Le regard caché par son bob camouflage, Serhii Velychanskyi déambule au milieu du cimetière militaire de Berkovetske, près de Kiev. Dans une forêt de drapeaux jaune et bleu, il s'arrête devant la tombe d'un jeune garçon. « Lui, c'est Anton, soupire l'ancien combattant. Il est parti à la guerre avec son père, qui a été tué lui aussi. Maintenant, ils sont tous les deux enterrés là. » Le vétéran a beau raconter les mines, les bombes au phosphore et les souvenirs de ses huit frères d'armes inhumés ici, il peine à trouver les mots pour décrire le front. « Tout ce qu'on a vécu là-bas, aucun civil ne peut le comprendre », lâche-t‑il.
Le 24 décembre 2024, Serhii a remisé l'uniforme pour raisons médicales. Après trois ans dans l'infanterie, il a dû alors faire face à une nouvelle épreuve : le retour à la vie civile. « Quand tu rentres à la maison et qu'on te demande comment ça va, tu réponds quoi ? Tu parles de tes frères d'armes qui ont été tués il y a deux jours ? Avec nos proches, on ne se comprend plus. Alors tu souris poliment, tu réponds simplement "oui, ça va", et tu t'en vas. »

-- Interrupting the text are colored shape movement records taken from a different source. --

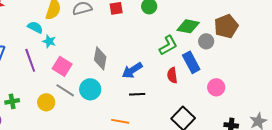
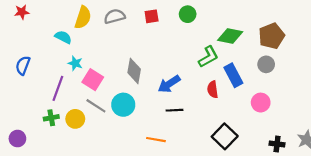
cyan star: (49, 41) -> (75, 63), moved
gray circle: (206, 41) -> (266, 64), moved
purple line: (30, 60) -> (58, 88), moved, turned 40
green cross: (12, 101) -> (51, 118), moved

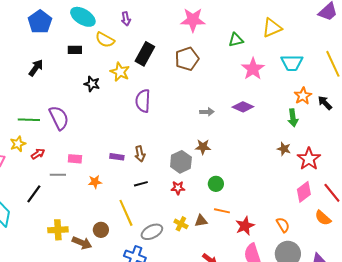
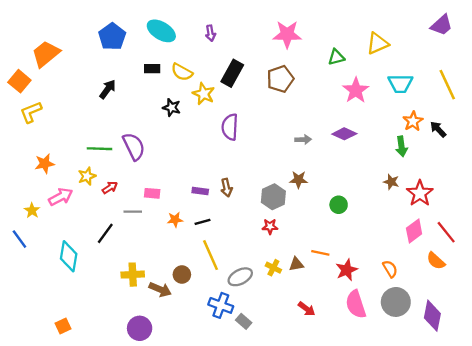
yellow semicircle: (105, 40) -> (182, 72), moved
black line: (141, 184) -> (202, 222), moved
green circle: (216, 184) -> (339, 205), moved

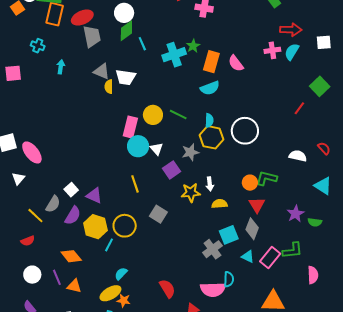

Comme lui, plus de 1,3 million de ses compatriotes ont déjà acquis le statut de vétéran. Alors que les combats continuent dans l'est du pays et que personne n'attend une issue favorable à la dernière séquence diplomatique lancée par Donald Trump, l'Ukraine devra, une fois la guerre terminée, réintégrer jusqu'à 5 millions d'anciens combattants et leurs familles.